**Material:**
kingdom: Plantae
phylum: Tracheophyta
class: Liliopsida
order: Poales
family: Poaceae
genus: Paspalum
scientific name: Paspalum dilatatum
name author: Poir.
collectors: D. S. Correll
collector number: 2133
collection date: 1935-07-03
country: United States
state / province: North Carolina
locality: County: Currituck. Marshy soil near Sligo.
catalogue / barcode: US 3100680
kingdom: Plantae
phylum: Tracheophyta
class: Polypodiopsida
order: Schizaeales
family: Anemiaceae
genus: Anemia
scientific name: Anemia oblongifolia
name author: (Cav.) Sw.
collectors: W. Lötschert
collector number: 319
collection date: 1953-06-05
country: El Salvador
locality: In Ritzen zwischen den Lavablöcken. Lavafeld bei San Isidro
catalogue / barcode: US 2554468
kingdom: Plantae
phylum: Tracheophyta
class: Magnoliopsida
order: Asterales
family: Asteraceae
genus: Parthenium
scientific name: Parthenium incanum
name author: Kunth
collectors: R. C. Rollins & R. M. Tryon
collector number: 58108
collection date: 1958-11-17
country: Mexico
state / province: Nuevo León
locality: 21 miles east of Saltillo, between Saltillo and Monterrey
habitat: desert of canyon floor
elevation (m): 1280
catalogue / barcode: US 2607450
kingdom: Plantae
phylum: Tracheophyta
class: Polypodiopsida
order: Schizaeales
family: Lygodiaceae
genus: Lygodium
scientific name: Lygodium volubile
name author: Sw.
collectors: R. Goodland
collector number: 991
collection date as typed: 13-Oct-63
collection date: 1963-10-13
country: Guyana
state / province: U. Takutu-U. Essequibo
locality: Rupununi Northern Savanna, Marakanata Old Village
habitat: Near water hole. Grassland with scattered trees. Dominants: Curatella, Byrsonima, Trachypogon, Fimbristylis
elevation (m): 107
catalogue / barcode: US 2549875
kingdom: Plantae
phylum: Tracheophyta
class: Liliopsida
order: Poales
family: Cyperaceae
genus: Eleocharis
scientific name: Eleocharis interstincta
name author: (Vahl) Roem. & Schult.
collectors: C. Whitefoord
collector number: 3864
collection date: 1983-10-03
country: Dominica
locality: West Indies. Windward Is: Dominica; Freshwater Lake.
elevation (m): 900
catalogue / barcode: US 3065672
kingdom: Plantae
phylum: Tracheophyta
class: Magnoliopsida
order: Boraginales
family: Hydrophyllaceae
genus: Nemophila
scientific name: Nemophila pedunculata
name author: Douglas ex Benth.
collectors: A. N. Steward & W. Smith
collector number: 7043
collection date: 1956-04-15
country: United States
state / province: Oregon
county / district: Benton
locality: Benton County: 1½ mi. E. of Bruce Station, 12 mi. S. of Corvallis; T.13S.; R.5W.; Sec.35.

**Job:**
Show every line of the listing above that contains the string "genus", copying each line in full. Case counts.

**Response to this task:**
genus: Paspalum
genus: Anemia
genus: Parthenium
genus: Lygodium
genus: Eleocharis
genus: Nemophila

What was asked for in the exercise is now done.